Finally, in a recent cover story, Scientific American offered an in-depth look at television addiction. Unlike most such articles, which typically focus on whether children imitate media violence, this one was about the act of watching TV itself. In research studies, a host of disturbing parallels can be shown between television watching and drug dependency. And in material most relevant to us, the article described a neurological effect called "the orienting response." When presented with novel stimuli, people tend to freeze momentarily and pay full attention. Blood vessels in the brain dilate, the heart slows and blood flow to major muscle groups is reduced, enhancing one's ability to focus. But if people remain in this state too long they become frozen in attention and unable to act. Sound like some couch potatoes you know? The orienting response can be measured in brain waves, and researchers have actually studied its relationship to editorial features. Cuts, zooms, pans, sudden sounds, all trigger it. One study looked at cut frequency and how this affected memory and learning. At lower frequencies, cuts actually make viewers sharper, improving memory recognition. But above a threshold, additional cuts activate the orienting response continuously and overload the brain. What's the cutoff? About one cut in twelve seconds. How many shows today are cut that slowly? And what is this kind of continuous stimulation doing to our ability to concentrate and learn?

[SUPPLIED INFORMATION]
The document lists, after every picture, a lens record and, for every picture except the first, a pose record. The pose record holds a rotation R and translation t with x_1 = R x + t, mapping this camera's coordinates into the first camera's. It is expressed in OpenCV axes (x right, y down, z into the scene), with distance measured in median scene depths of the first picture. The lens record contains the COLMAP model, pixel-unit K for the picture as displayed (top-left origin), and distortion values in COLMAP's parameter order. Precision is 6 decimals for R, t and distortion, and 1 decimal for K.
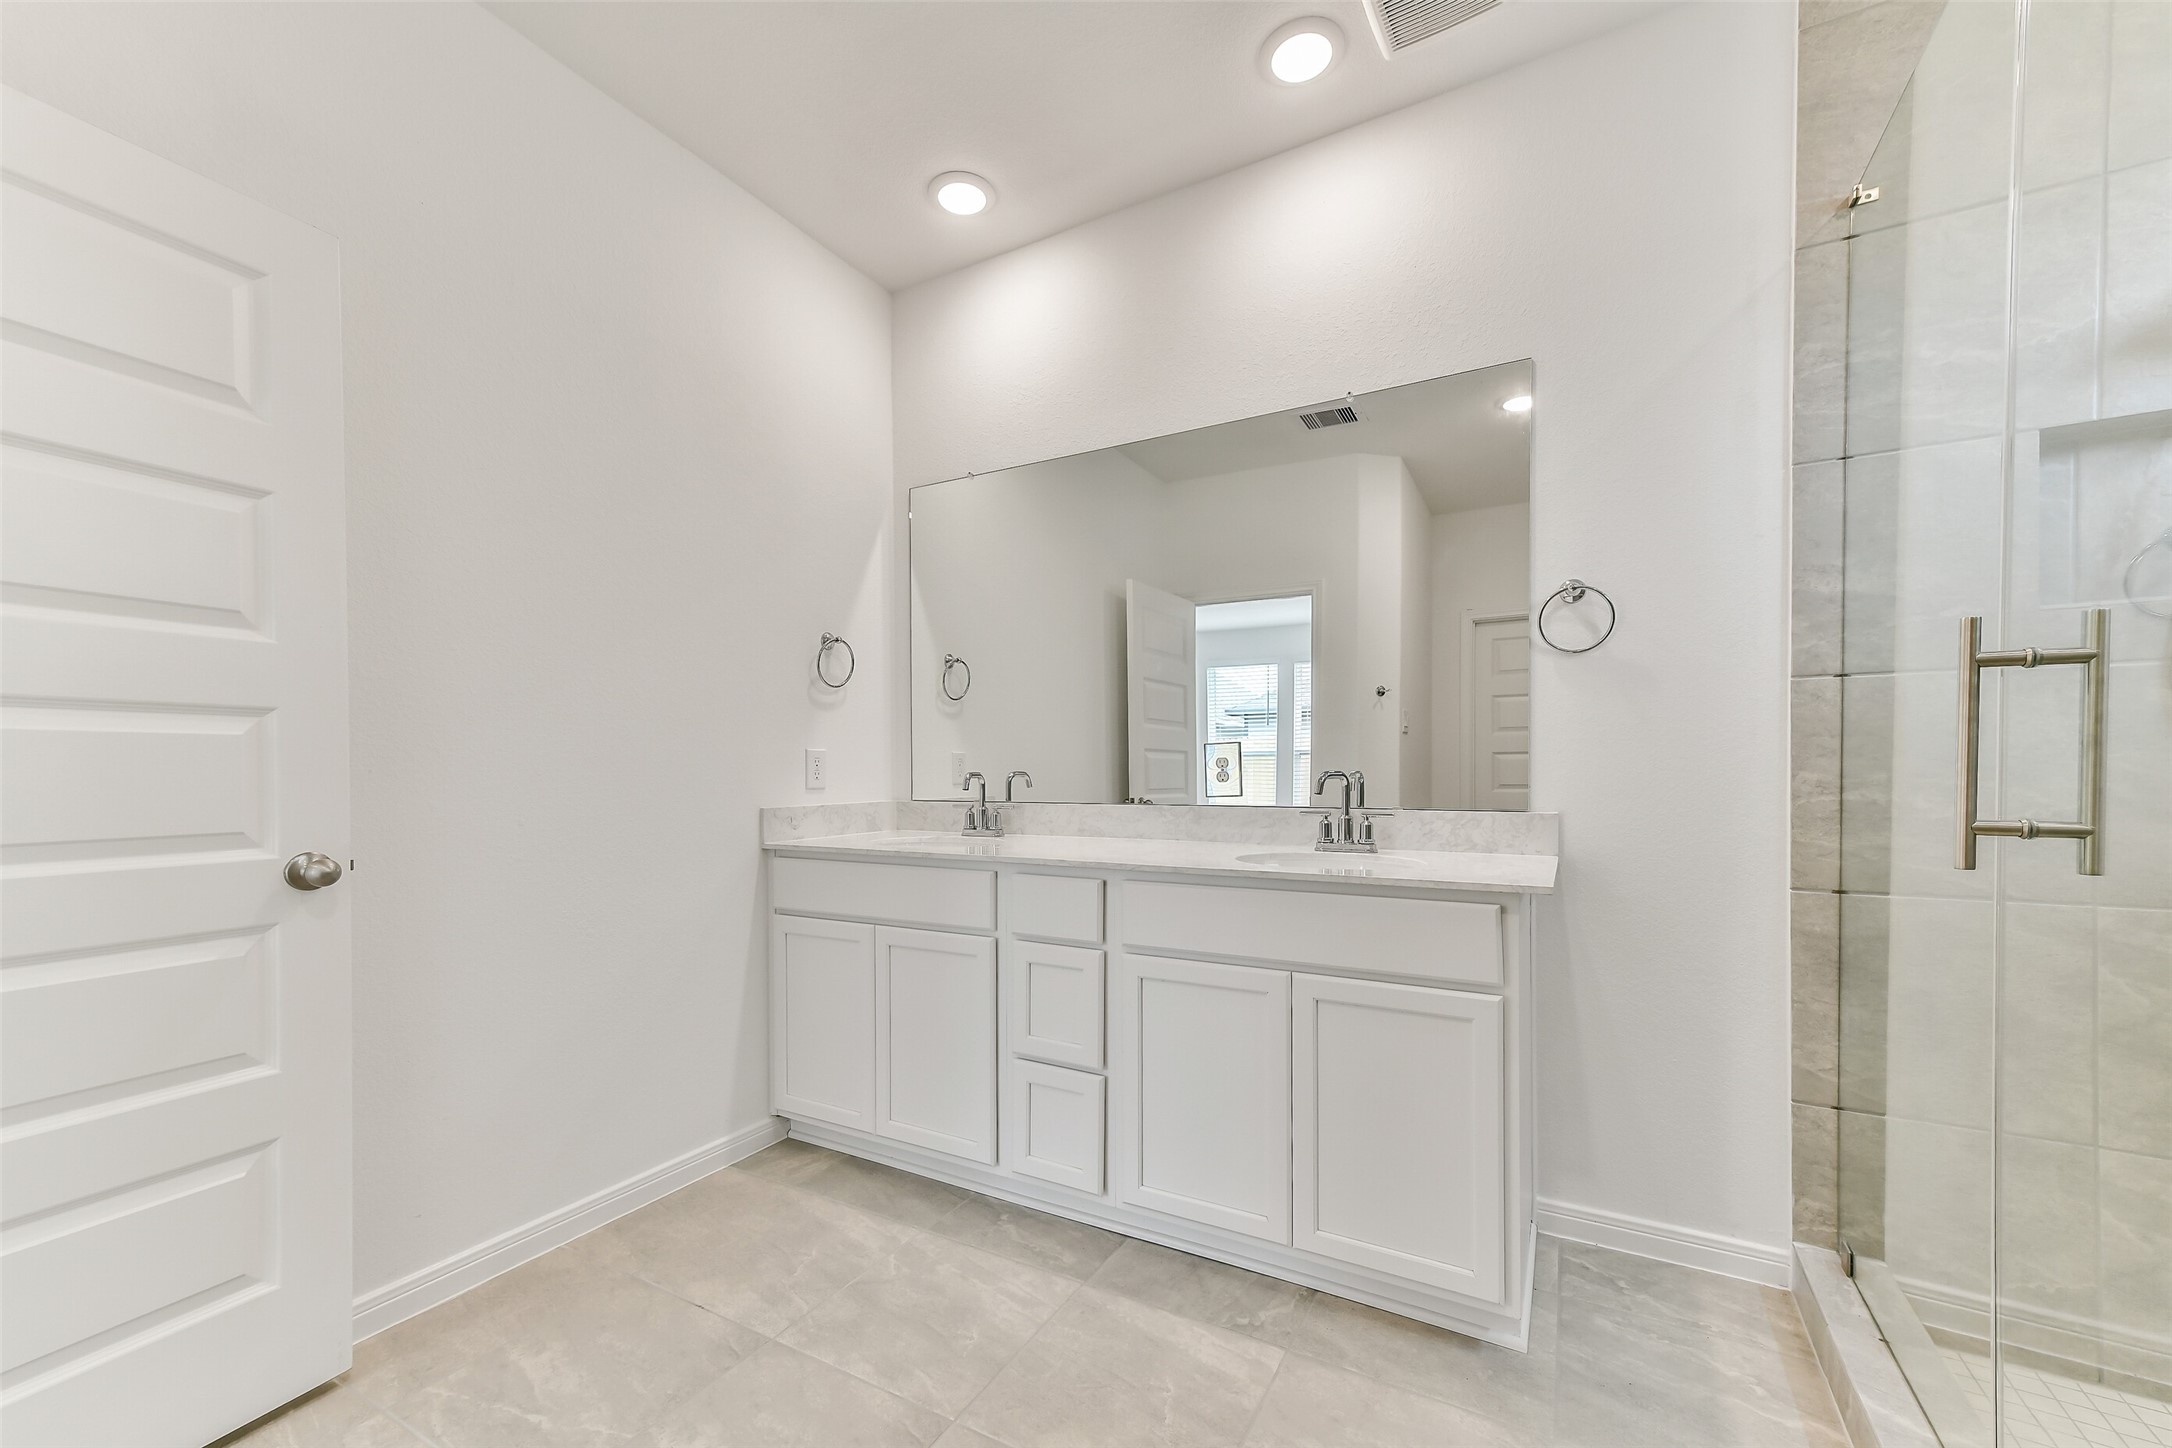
lens RADIAL K [[861.0, 0, 1088.2], [0, 861.0, 795.3], [0, 0, 1]] dist [0.017339, 0.000093]
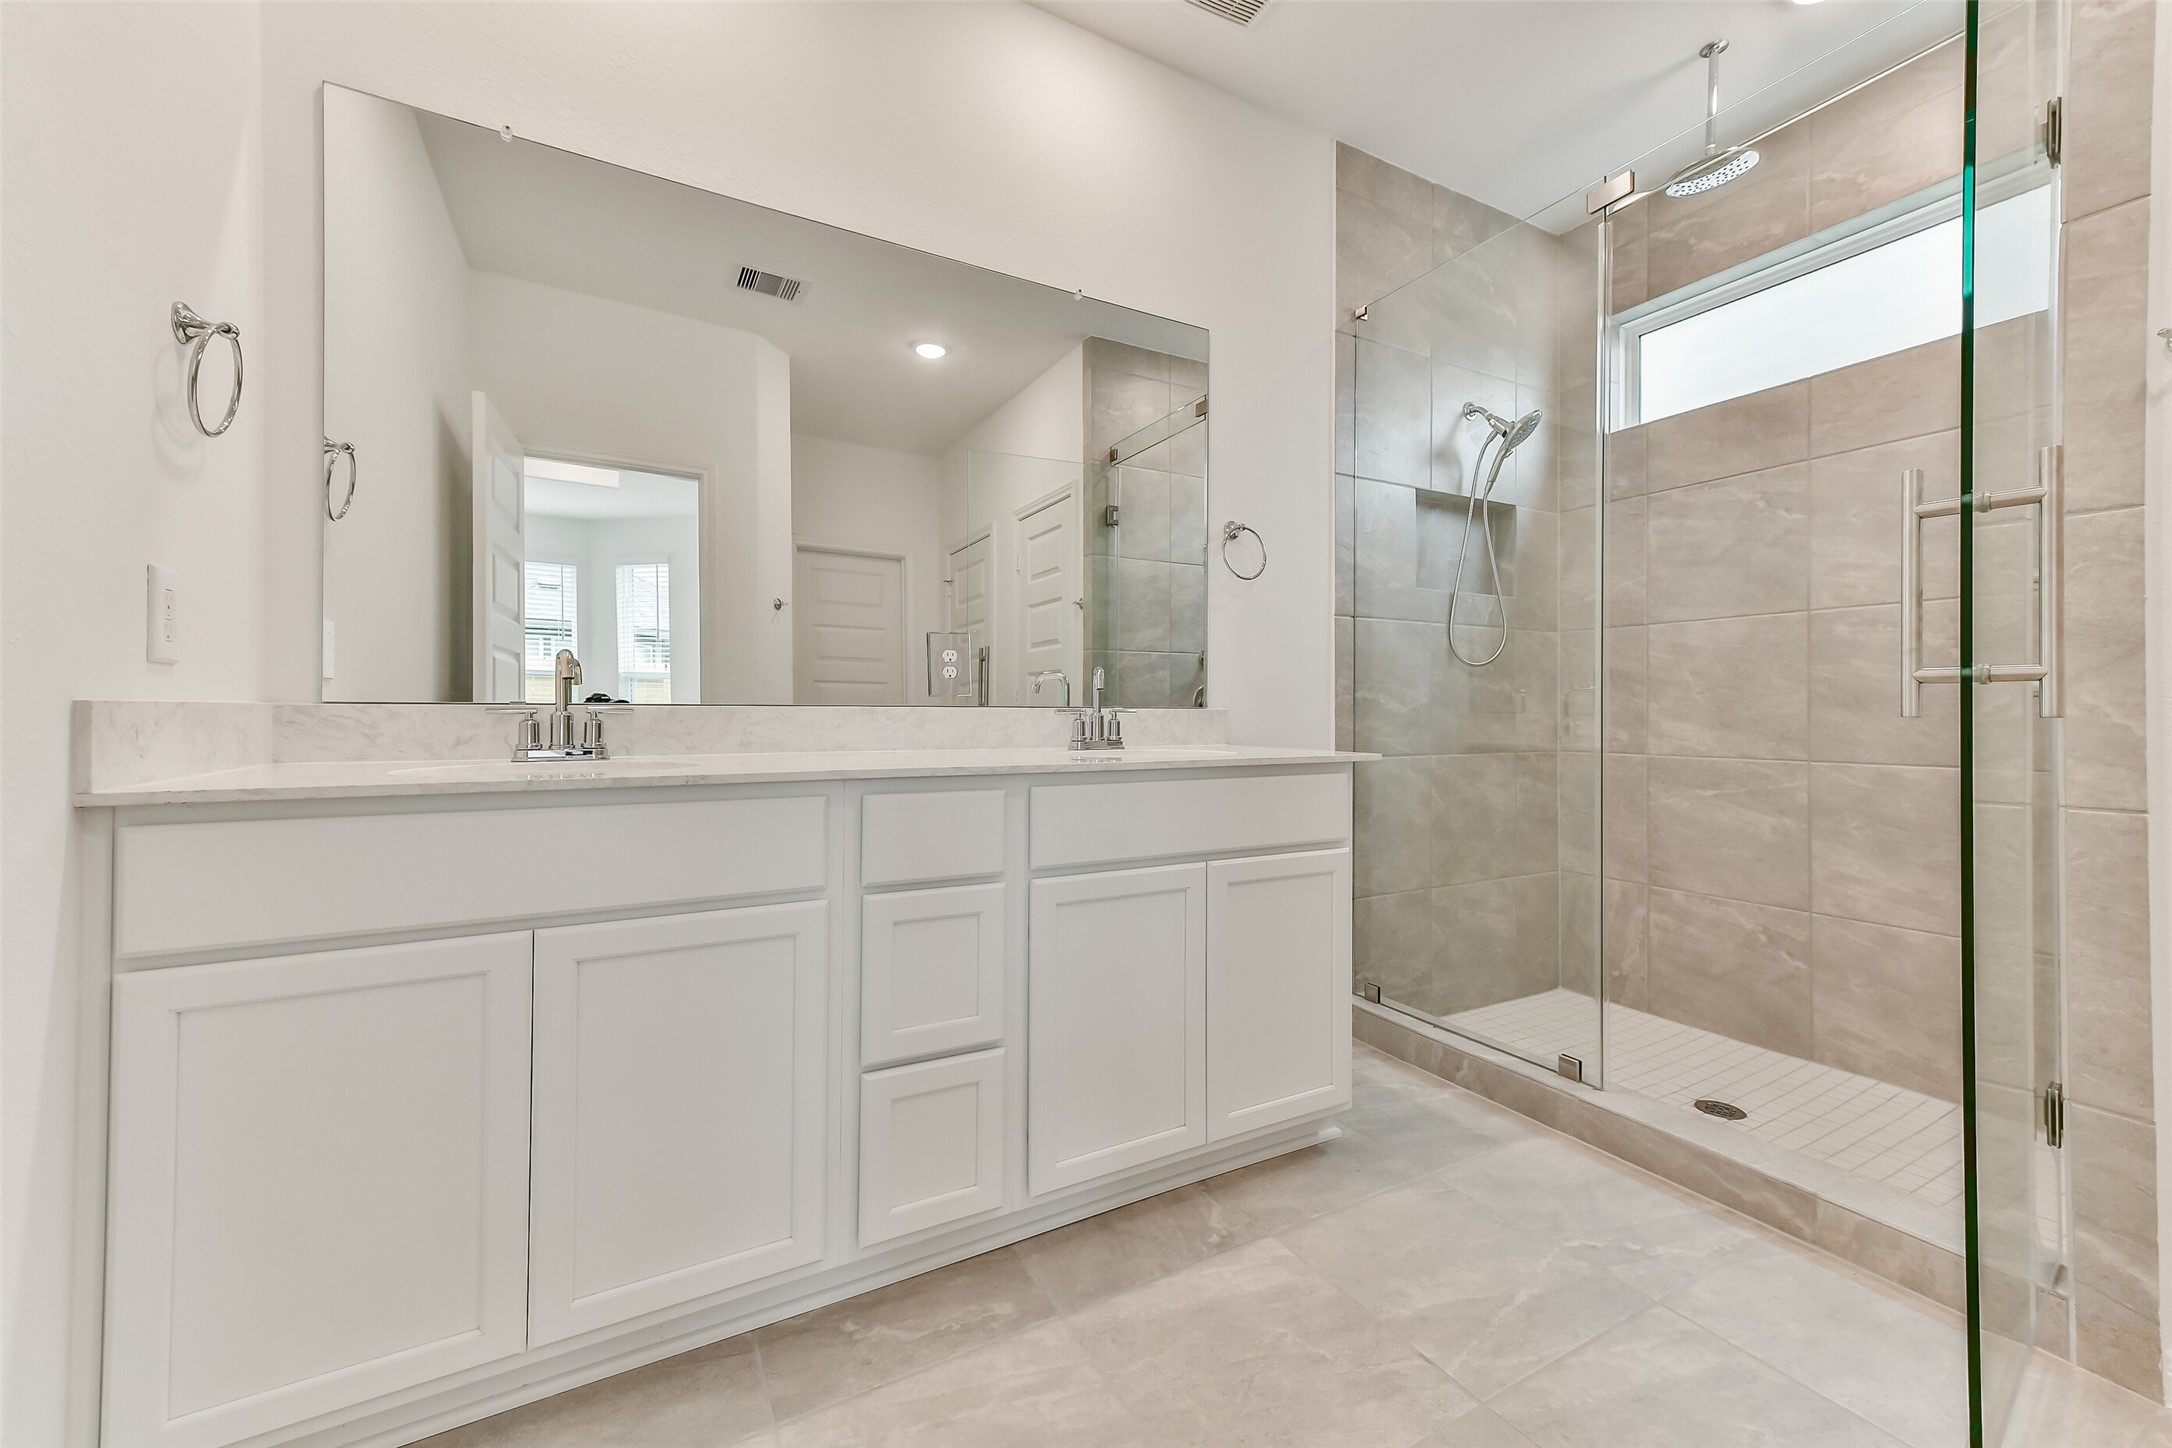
lens RADIAL K [[855.7, 0, 1086.0], [0, 855.7, 724.0], [0, 0, 1]] dist [0.014510, -0.000077]
pose [[0.525581, -0.003210, 0.850737, -0.616917], [0.020302, 0.999755, -0.008770, 0.050367], [-0.850501, 0.021881, 0.525518, 0.558044]]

[PROBLEM REQUIREMENTS]
Continue the passage on television editing and the orienting response, beginning after its final sentence. The lines above are drawn from a separate source.

[WRITTEN REPLY]
A decade ago we were among the first people to use a new generation of powerful media computers. Today, those computers and the work we do with them are central to a series of critical public policy issues that promise to influence the content of our culture for years to come. You may not learn much about these issues on the nightly news. But maybe it's time we took them more seriously. If we who deal with media for our livelihoods don't pay attention, who will?